*** Opening of Information ***

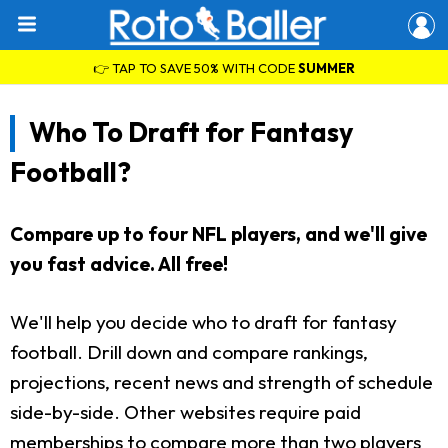
👉 TAP TO SAVE 50% WITH CODE
SUMMER
Who To Draft for Fantasy
Football?
Compare up to four NFL players, and we'll give
you fast advice. All free!
We'll help you decide who to draft for fantasy
football. Drill down and compare rankings,
projections, recent news and strength of schedule
side-by-side. Other websites require paid
memberships to compare more than two players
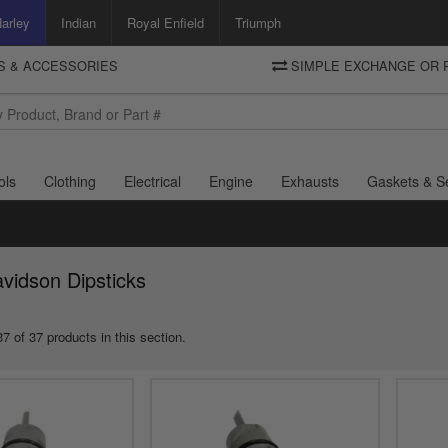
arley
Indian
Royal Enfield
Triumph
TS & ACCESSORIES
SIMPLE EXCHANGE OR 
DELIVERY
Motorcycle Storehouse
To view the total cost including shipping please advance to the basket
and select your shipping country.
ols
Clothing
Electrical
Engine
Exhausts
Gaskets & S
vidson Dipsticks
7 of 37 products in this section.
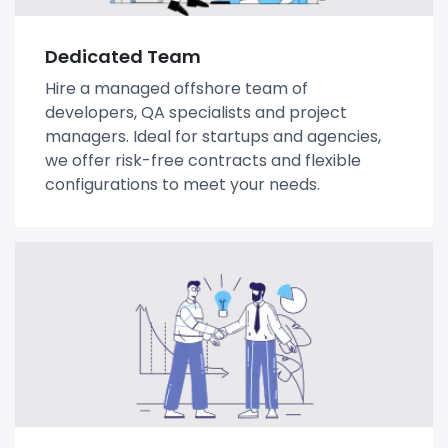
Dedicated Team
Hire a managed offshore team of
developers, QA specialists and project
managers. Ideal for startups and agencies,
we offer risk-free contracts and flexible
configurations to meet your needs.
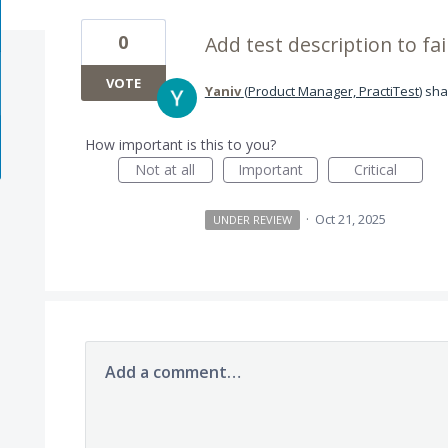
0
Add test description to fai
VOTE
Yaniv
(
Product Manager, PractiTest
)
sha
How important is this to you?
Not at all
Important
Critical
·
Oct 21, 2025
UNDER REVIEW
Add a comment…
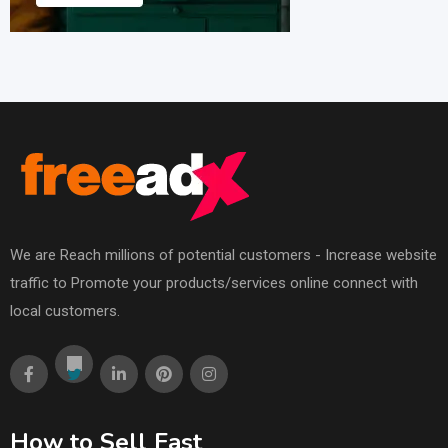
We are Reach millions of potential customers - Increase website
traffic to Promote your products/services online connect with
local customers.
How to Sell Fast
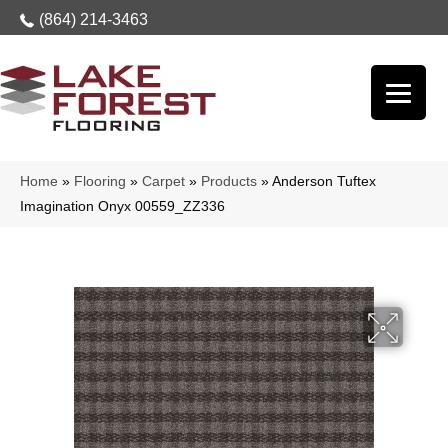
(864) 214-3463
Home
»
Flooring
»
Carpet
»
Products
»
Anderson Tuftex
Imagination Onyx 00559_ZZ336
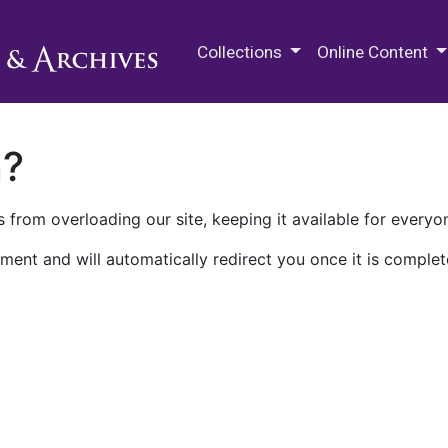
M.E. Grenander Department of
Collections
Online Content
n?
 from overloading our site, keeping it available for everyo
ment and will automatically redirect you once it is complet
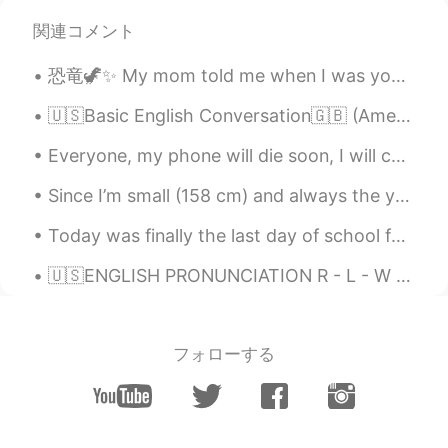
関連コメント
恐竜🦖✨ My mom told me when I was young I ate my grandmas plant because I wanted to be a dinosaur 😅🦖...
🇺🇸Basic English Conversation🇬🇧 (American and British accents) - Hi Mindy, how are you today? - ...
Everyone, my phone will die soon, I will charge it tomorrow. Please be patient and I will reply a...
Since I’m small (158 cm) and always the youngest in my group of friends and at work, people alway...
Today was finally the last day of school for this year!!! I am now officially in summer holidays....
🇺🇸ENGLISH PRONUNCIATION R - L - W - O combinations Hi!👋🏻 Listen and then leave your audio 🔊. I wi...
フォローする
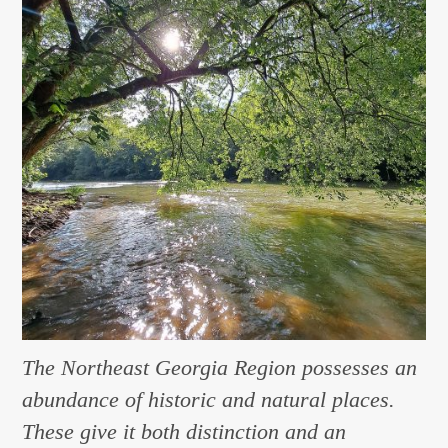
The Northeast Georgia Region possesses an
abundance of historic and natural places.
These give it both distinction and an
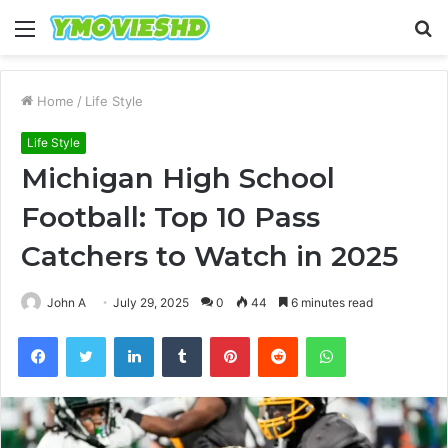
Menu
S
fo
Home
/
Life Style
Life Style
Michigan High School
Football: Top 10 Pass
Catchers to Watch in 2025
John A
July 29, 2025
0
44
6 minutes read
Facebook
Twitter
LinkedIn
Tumblr
Pinterest
Reddit
WhatsApp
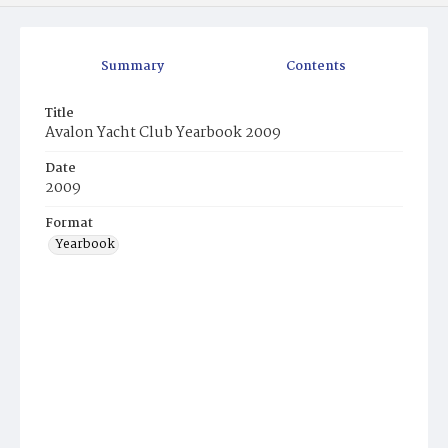
Summary
Contents
Title
Avalon Yacht Club Yearbook 2009
Date
2009
Format
Yearbook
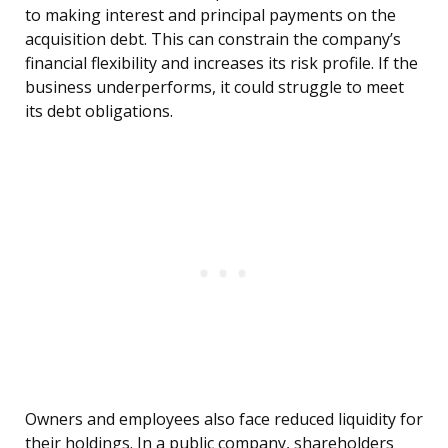
to making interest and principal payments on the
acquisition debt. This can constrain the company’s
financial flexibility and increases its risk profile. If the
business underperforms, it could struggle to meet
its debt obligations.
Owners and employees also face reduced liquidity for
their holdings. In a public company, shareholders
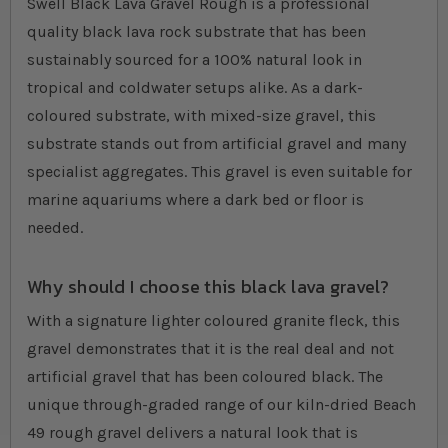
Swell Black Lava Gravel Rough is a professional
quality black lava rock substrate that has been
sustainably sourced for a 100% natural look in
tropical and coldwater setups alike. As a dark-
coloured substrate, with mixed-size gravel, this
substrate stands out from artificial gravel and many
specialist aggregates. This gravel is even suitable for
marine aquariums where a dark bed or floor is
needed.
Why should I choose this black lava gravel?
With a signature lighter coloured granite fleck, this
gravel demonstrates that it is the real deal and not
artificial gravel that has been coloured black. The
unique through-graded range of our kiln-dried Beach
49 rough gravel delivers a natural look that is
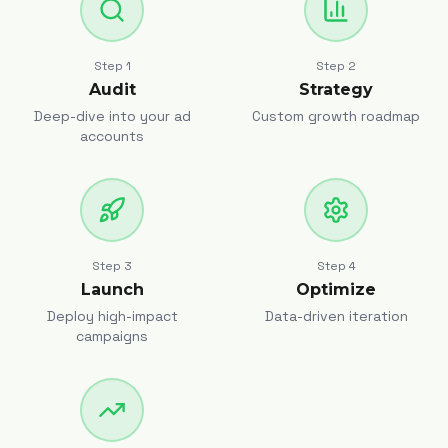
Step
1
Step
2
Audit
Strategy
Deep-dive into your ad
Custom growth roadmap
accounts
Step
3
Step
4
Launch
Optimize
Deploy high-impact
Data-driven iteration
campaigns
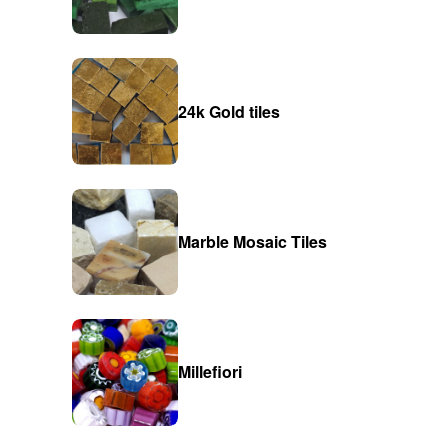
24k Gold tiles
Marble Mosaic Tiles
Millefiori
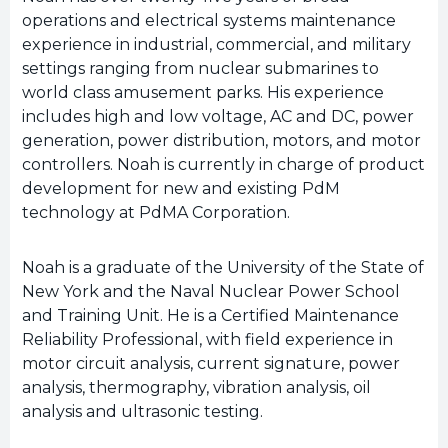
operations and electrical systems maintenance
experience in industrial, commercial, and military
settings ranging from nuclear submarines to
world class amusement parks. His experience
includes high and low voltage, AC and DC, power
generation, power distribution, motors, and motor
controllers. Noah is currently in charge of product
development for new and existing PdM
technology at PdMA Corporation.
Noah is a graduate of the University of the State of
New York and the Naval Nuclear Power School
and Training Unit. He is a Certified Maintenance
Reliability Professional, with field experience in
motor circuit analysis, current signature, power
analysis, thermography, vibration analysis, oil
analysis and ultrasonic testing.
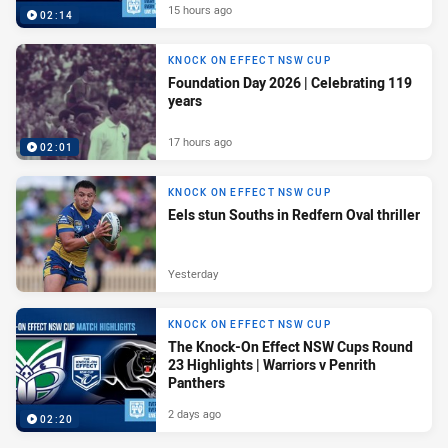
15 hours ago
02:14
KNOCK ON EFFECT NSW CUP
Foundation Day 2026 | Celebrating 119
years
17 hours ago
02:01
KNOCK ON EFFECT NSW CUP
Eels stun Souths in Redfern Oval thriller
Yesterday
KNOCK ON EFFECT NSW CUP
The Knock-On Effect NSW Cups Round
23 Highlights | Warriors v Penrith
Panthers
2 days ago
02:20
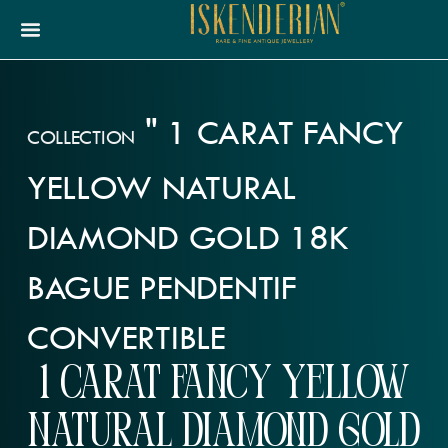
"
1 CARAT FANCY
COLLECTION
YELLOW NATURAL
DIAMOND GOLD 18K
BAGUE PENDENTIF
CONVERTIBLE
1 carat Fancy Yellow
Natural Diamond Gold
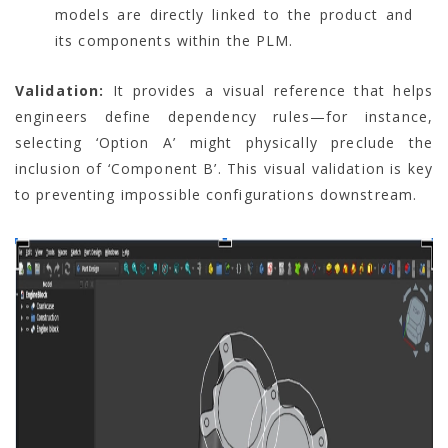
models are directly linked to the product and
its components within the PLM.
Validation:
It provides a visual reference that helps
engineers define dependency rules—for instance,
selecting ‘Option A’ might physically preclude the
inclusion of ‘Component B’. This visual validation is key
to preventing impossible configurations downstream.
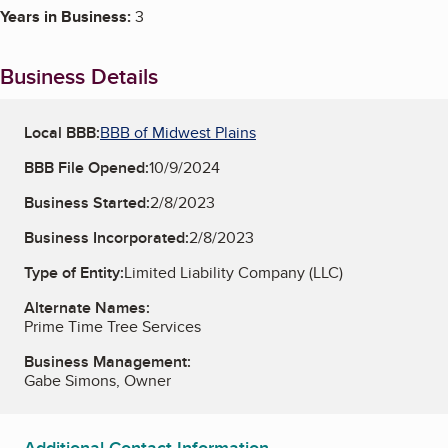
Years in Business:
3
Business Details
Local BBB:
BBB of Midwest Plains
BBB File Opened:
10/9/2024
Business Started:
2/8/2023
Business Incorporated:
2/8/2023
Type of Entity:
Limited Liability Company (LLC)
Alternate Names:
Prime Time Tree Services
Business Management:
Gabe Simons, Owner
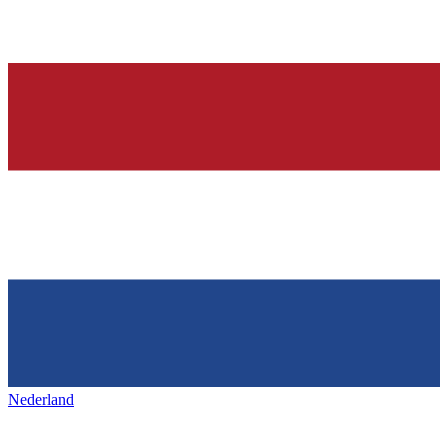
Nederland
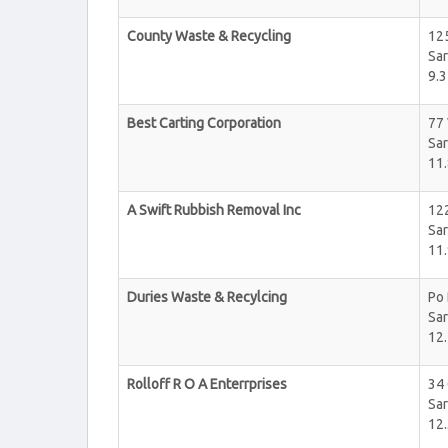
County Waste & Recycling
12
Sar
9.3
Best Carting Corporation
77
Sar
11.
A Swift Rubbish Removal Inc
12
Sar
11.
Duries Waste & Recylcing
Po
Sar
12.
Rolloff R O A Enterrprises
34
Sar
12.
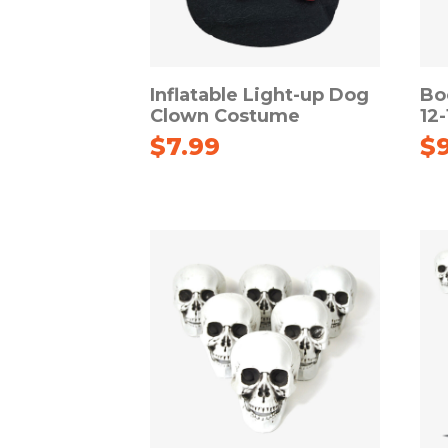
Inflatable Light-up Dog
Bo
Clown Costume
12
$
7.99
$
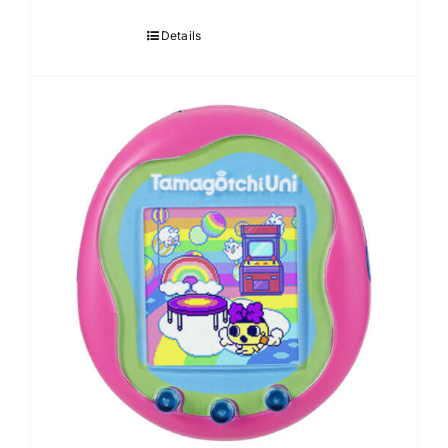
Details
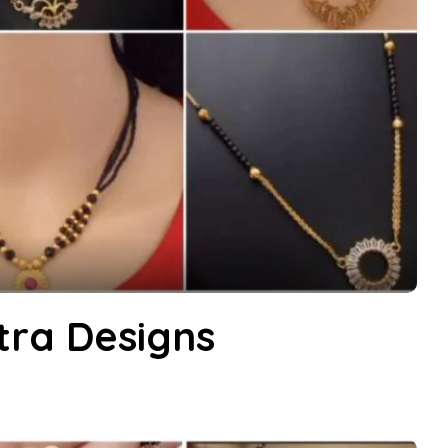
ra Designs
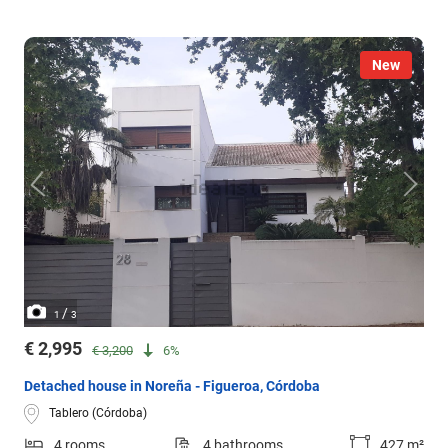
New
/
1
3
€ 2,995
€ 3,200
6%
Detached house in Noreña - Figueroa, Córdoba
Tablero (Córdoba)
4 rooms
4 bathrooms
427 m²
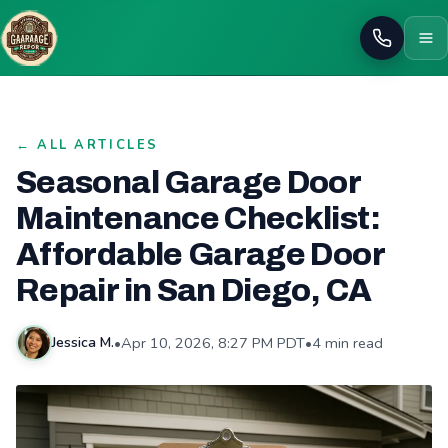
Call
← ALL ARTICLES
Seasonal Garage Door
Maintenance Checklist:
Affordable Garage Door
Repair in San Diego, CA
•
Apr 10, 2026, 8:27 PM PDT
•
4 min read
Jessica M.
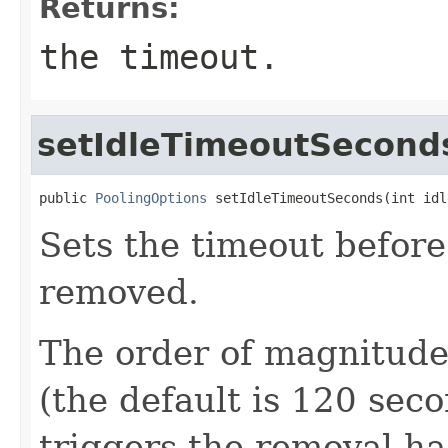
Returns:
the timeout.
setIdleTimeoutSecond
public 
PoolingOptions
 setIdleTimeoutSeconds(int idl
Sets the timeout before
removed.
The order of magnitude
(the default is 120 sec
triggers the removal ha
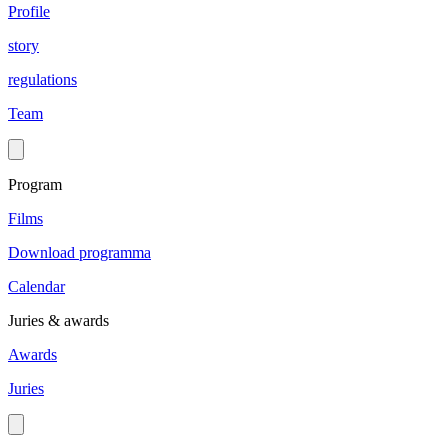
Profile
story
regulations
Team
Program
Films
Download programma
Calendar
Juries & awards
Awards
Juries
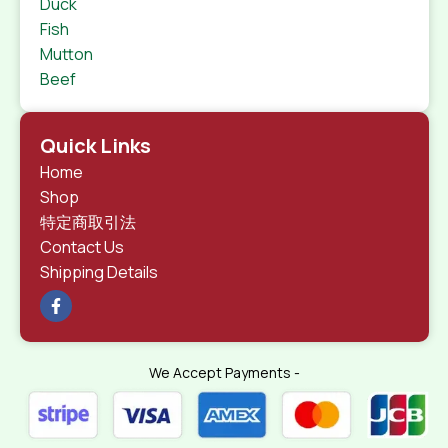
Duck
Fish
Mutton
Beef
Quick Links
Home
Shop
特定商取引法
Contact Us
Shipping Details
We Accept Payments -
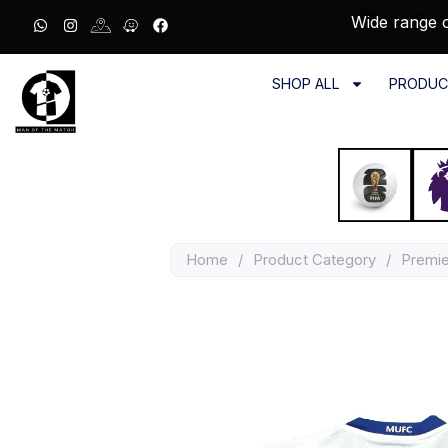
Wide range o
SHOP ALL
PRODUC
Home
/
Product Category
/
Premi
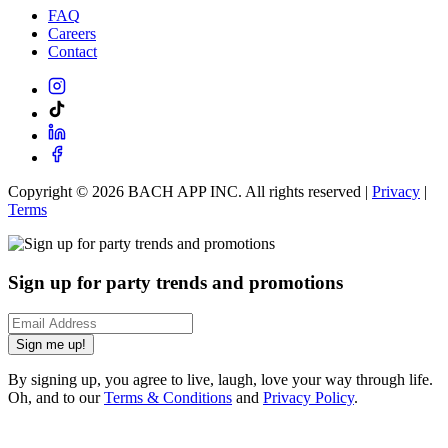
FAQ
Careers
Contact
Copyright ©
2026
BACH APP INC. All rights reserved |
Privacy
|
Terms
Sign up for party trends and promotions
Sign me up!
By signing up, you agree to live, laugh, love your way through life.
Oh, and to our
Terms & Conditions
and
Privacy Policy
.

*** Close of Information ***

**Your objective:**
Scan the data, and report each line that uses the word "Córdoba".

**Response:**
Detached house in Noreña - Figueroa, Córdoba
Tablero (Córdoba)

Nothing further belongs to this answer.